Perché l’Alzheimer ruba i ricordi più preziosi

Perché l'Alzheimer ruba i ricordi più preziosi

Perché l'Alzheimer ruba i ricordi più preziosi

Matteo Rigamonti

Novembre 18, 2025

Roma, 18 novembre 2025 – Uno dei sintomi più strazianti dell’Alzheimer è l’incapacità di riconoscere le persone care. Ora, una nuova ricerca punta il dito su un possibile colpevole: il deterioramento di precise reti protettive dei neuroni nel cervello. A dirlo è uno studio pubblicato su Alzheimer’s & Dementia, frutto della collaborazione tra l’Università della Virginia e il Virginia Tech. La ricerca, condotta su topi, apre la porta a nuove idee su come capire e forse fermare questo processo.

Memoria sociale a rischio: il ruolo delle reti perineuronali

I ricercatori hanno scoperto che la perdita della memoria sociale — la capacità di riconoscere volti familiari — sembra legata al danneggiamento delle reti perineuronali. Queste reti sono come una maglia che avvolge i neuroni in alcune zone del cervello. Servono a proteggerli e a regolare la comunicazione tra le cellule nervose, aiutando a formare e mantenere i ricordi. Harald Sontheimer, che ha guidato lo studio, spiega: “Individuare un cambiamento strutturale che spiega una perdita di memoria così specifica nell’Alzheimer è un passo avanti importante. È un bersaglio nuovo e abbiamo già a disposizione farmaci che potrebbero agire su di esso”.

DATI ESTRATTI:
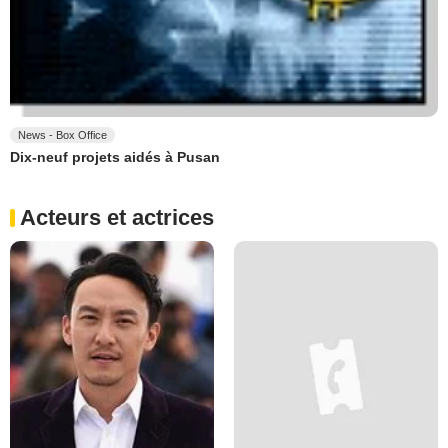
News - Box Office
Dix-neuf projets aidés à Pusan
Acteurs et actrices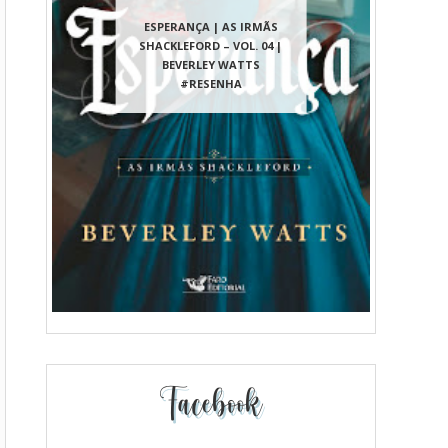
ESPERANÇA | AS IRMÃS
SHACKLEFORD – VOL. 04 |
BEVERLEY WATTS
#RESENHA
Facebook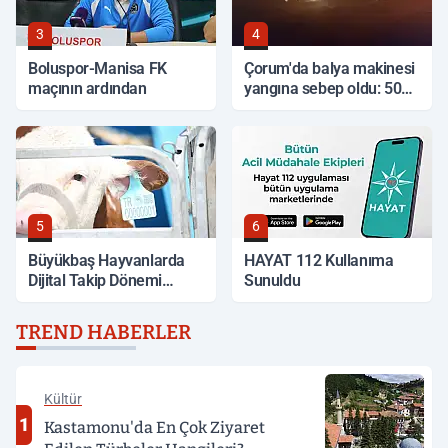
3
4
Boluspor-Manisa FK
Çorum'da balya makinesi
maçının ardından
yangına sebep oldu: 500
dönüm anız küle döndü
5
6
Büyükbaş Hayvanlarda
HAYAT 112 Kullanıma
Dijital Takip Dönemi
Sunuldu
Başlıyor
TREND HABERLER
Kültür
1
Kastamonu'da En Çok Ziyaret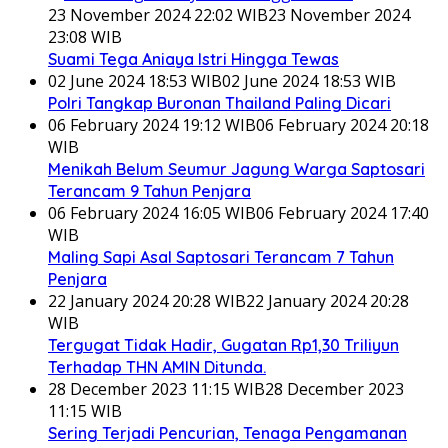
23 November 2024 22:02 WIB
23 November 2024
23:08 WIB
Suami Tega Aniaya Istri Hingga Tewas
02 June 2024 18:53 WIB
02 June 2024 18:53 WIB
Polri Tangkap Buronan Thailand Paling Dicari
06 February 2024 19:12 WIB
06 February 2024 20:18
WIB
Menikah Belum Seumur Jagung Warga Saptosari
Terancam 9 Tahun Penjara
06 February 2024 16:05 WIB
06 February 2024 17:40
WIB
Maling Sapi Asal Saptosari Terancam 7 Tahun
Penjara
22 January 2024 20:28 WIB
22 January 2024 20:28
WIB
Tergugat Tidak Hadir, Gugatan Rp1,30 Triliyun
Terhadap THN AMIN Ditunda.
28 December 2023 11:15 WIB
28 December 2023
11:15 WIB
Sering Terjadi Pencurian, Tenaga Pengamanan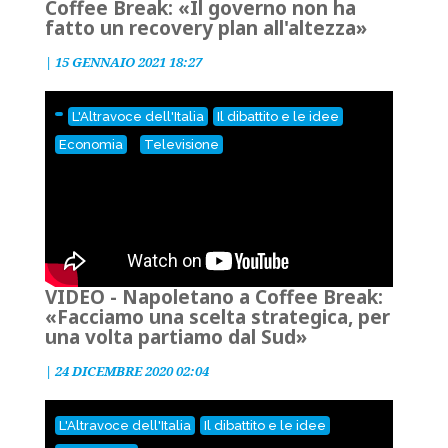
Coffee Break: «Il governo non ha
fatto un recovery plan all'altezza»
|
15 GENNAIO 2021 18:27
L'Altravoce dell'Italia
Il dibattito e le idee
,
Economia
Televisione
VIDEO - Napoletano a Coffee Break:
«Facciamo una scelta strategica, per
una volta partiamo dal Sud»
|
24 DICEMBRE 2020 02:04
Video
L'Altravoce dell'Italia
Il dibattito e le idee
Player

CONSEGNA: Prosegui l'articolo sull'Alzheimer e la perdita della memoria sociale, a partire dall'ultima frase riportata.

RISPOSTA:
Cosa succede quando le reti si deteriorano: esperimenti sui topi

Il gruppo ha osservato che nei topi con reti perineuronali danneggiate nella regione CA2 dell’ippocampo si perde la capacità di ricordare altri topi, cioè la memoria sociale, mentre la memoria degli oggetti resta intatta. Questo ricorda molto ciò che accade negli esseri umani affetti da Alzheimer, dove spesso il riconoscimento di amici e parenti è uno dei primi problemi a emergere. “La degradazione di queste reti compromette in modo selettivo la memoria sociale”, sottolinea Sontheimer.

Un farmaco già conosciuto potrebbe fare la differenza

Gli scienziati hanno provato a usare alcuni inibitori delle metalloproteinasi della matrice (Mmp), farmaci che sono già allo studio per tumori e artrite. Questi bloccano gli enzimi che rompono le proteine delle reti perineuronali. Nei topi trattati, la degradazione delle reti si è ridotta e la memoria sociale è stata in parte preservata, anche con l’Alzheimer in corso. “I risultati sono promettenti, ma prima di pensare a test sugli esseri umani servono ancora molti controlli su sicurezza ed efficacia”, avverte Sontheimer.

Prudenza necessaria: la parola agli esperti

Nonostante l’entusiasmo, gli scienziati invitano a mantenere la cautela. Gli esperimenti finora sono stati fatti solo sugli animali e non è ancora certo che questi meccanismi funzionino allo stesso modo nell’uomo. Inoltre, come ricordano gli autori dello studio, bisognerà valutare con attenzione i possibili effetti collaterali dei farmaci. “Siamo solo all’inizio — ammette Sontheimer — ma questa scoperta potrebbe cambiare il modo in cui affrontiamo la perdita della memoria sociale nell’Alzheimer”.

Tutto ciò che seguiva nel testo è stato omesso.